**Directions**
Copy the stretch from "Steve Whitesides dairy." through "race after race." from the article on nutrition and genetics below, word for word.

**Document text**
== Segment start ==
The Crossroads Between Nutrition and Genetics

Steve Whitesides dairy. ( Lindsey Benne )

If you build a race car and put a high-performance engine under the hood, it won’t do any good to pour in regular old gasoline. It takes specially formulated, high-octane fuel to help that engine perform at its peak, race after race.

The same can be said for your dairy cows. It’s like if you were to spend years pouring over genetic profiles and genomic tests to come up with the best matings to advance the genetics of your herd, then spend five minutes building a simple ration. You wouldn’t be giving your cows the chance to fully express their high-powered genetics.


“What an animal eats can impact how genes are expressed,” says Amanda Gehman, research project manager with Alltech. “So the genes and genetic code dictates the potential for an animal, then the feed the animal gets and how it interacts with nutrients determines how much that animal can express its genetic potential.” It’s nature and nurture.

“You can’t separate nature and nurture anymore. It’s not one or the other,” Gehman says. “Nature is the cow’s genetic code inherited from its parents, including heritable traits influenced by feed consumed by the parents, while nurture covers what that animal eats and its interaction with how their genetic code is expressed.”


When considering a nutrition program that maximizes genetic expression, Gehman says to remember there isn’t much variation, genetically, between cows. “About 98% of the genome between cows is the same,” she says. “However, that 2% is super important because those genes are encoding for the proteins that have anything to do with hormone reception, carbohydrate metabolism, protein metabolism, reproduction and so forth.”
== Segment end ==
**Supplied entries**
== Segment start ==
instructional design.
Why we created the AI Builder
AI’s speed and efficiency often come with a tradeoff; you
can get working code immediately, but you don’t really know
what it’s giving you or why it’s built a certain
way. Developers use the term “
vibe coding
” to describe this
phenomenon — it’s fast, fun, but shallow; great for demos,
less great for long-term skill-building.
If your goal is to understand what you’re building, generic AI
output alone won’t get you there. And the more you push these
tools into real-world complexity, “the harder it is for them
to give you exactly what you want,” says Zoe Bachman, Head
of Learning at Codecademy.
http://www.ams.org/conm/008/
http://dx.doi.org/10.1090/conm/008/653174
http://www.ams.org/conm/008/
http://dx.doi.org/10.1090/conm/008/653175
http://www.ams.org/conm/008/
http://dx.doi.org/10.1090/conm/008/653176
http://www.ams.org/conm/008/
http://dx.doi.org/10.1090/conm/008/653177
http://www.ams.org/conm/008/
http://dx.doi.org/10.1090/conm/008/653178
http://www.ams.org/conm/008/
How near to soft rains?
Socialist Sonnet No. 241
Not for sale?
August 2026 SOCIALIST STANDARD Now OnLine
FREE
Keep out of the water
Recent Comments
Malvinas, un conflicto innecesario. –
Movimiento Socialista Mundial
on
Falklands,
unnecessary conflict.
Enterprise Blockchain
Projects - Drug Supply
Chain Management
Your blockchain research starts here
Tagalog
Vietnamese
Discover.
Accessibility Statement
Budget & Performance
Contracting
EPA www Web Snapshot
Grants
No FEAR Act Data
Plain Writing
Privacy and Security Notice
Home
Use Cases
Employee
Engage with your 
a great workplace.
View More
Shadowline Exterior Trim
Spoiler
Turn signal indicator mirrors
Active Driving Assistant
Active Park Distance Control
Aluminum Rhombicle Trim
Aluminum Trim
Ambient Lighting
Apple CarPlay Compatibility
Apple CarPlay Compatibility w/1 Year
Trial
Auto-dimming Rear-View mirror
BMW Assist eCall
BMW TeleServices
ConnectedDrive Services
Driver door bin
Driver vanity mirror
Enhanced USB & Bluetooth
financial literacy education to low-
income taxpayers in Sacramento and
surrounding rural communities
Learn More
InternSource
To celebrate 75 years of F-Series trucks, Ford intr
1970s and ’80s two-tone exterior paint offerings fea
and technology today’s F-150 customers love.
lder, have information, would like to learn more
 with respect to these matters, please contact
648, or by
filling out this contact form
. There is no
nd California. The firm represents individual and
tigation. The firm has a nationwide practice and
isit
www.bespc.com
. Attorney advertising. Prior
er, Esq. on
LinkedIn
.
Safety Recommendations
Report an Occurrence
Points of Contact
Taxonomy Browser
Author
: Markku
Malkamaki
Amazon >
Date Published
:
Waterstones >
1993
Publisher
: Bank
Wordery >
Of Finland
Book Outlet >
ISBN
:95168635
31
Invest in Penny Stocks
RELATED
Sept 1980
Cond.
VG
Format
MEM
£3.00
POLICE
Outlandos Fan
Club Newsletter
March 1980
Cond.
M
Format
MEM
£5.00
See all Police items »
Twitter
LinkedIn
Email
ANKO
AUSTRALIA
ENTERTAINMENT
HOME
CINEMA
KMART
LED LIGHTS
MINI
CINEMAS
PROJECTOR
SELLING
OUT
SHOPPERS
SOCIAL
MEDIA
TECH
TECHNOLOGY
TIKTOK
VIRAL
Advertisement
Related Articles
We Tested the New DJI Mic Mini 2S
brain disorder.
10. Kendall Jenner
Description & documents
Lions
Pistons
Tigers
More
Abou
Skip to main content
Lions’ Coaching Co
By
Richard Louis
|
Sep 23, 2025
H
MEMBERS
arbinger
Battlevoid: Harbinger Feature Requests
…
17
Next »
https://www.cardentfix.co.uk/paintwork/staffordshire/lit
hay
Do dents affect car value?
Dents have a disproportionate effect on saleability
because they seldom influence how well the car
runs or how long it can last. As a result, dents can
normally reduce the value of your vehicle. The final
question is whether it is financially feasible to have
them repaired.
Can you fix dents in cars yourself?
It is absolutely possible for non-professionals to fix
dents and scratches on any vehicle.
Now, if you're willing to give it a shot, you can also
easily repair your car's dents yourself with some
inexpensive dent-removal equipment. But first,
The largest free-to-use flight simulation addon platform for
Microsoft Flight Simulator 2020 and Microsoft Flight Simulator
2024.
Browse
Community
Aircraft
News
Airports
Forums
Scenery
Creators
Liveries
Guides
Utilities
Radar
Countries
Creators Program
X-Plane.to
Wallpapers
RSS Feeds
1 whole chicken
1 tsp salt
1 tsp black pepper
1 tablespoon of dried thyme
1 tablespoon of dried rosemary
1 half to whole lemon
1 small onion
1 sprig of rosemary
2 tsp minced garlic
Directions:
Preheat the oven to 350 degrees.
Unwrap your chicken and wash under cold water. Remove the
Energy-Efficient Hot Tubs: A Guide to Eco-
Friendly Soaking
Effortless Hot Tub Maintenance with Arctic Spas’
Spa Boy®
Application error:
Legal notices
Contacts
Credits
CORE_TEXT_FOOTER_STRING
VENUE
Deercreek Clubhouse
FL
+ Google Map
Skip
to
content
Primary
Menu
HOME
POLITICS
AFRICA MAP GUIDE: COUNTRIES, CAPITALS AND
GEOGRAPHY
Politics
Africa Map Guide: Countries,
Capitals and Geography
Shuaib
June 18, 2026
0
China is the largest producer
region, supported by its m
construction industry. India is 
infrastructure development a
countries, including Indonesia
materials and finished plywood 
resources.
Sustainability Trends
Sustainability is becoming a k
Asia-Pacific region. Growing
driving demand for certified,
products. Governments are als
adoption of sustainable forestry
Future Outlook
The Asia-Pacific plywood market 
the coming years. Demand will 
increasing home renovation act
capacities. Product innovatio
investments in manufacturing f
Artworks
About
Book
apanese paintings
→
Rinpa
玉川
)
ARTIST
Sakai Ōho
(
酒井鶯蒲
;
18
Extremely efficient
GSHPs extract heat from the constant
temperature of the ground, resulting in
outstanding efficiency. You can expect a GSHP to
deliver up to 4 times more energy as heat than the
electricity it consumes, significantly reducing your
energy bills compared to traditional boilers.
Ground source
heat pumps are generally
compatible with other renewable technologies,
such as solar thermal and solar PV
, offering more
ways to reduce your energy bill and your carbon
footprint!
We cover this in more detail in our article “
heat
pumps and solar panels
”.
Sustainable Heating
== Segment end ==
**Exercise solution**
Steve Whitesides dairy. ( Lindsey Benne )

If you build a race car and put a high-performance engine under the hood, it won’t do any good to pour in regular old gasoline. It takes specially formulated, high-octane fuel to help that engine perform at its peak, race after race.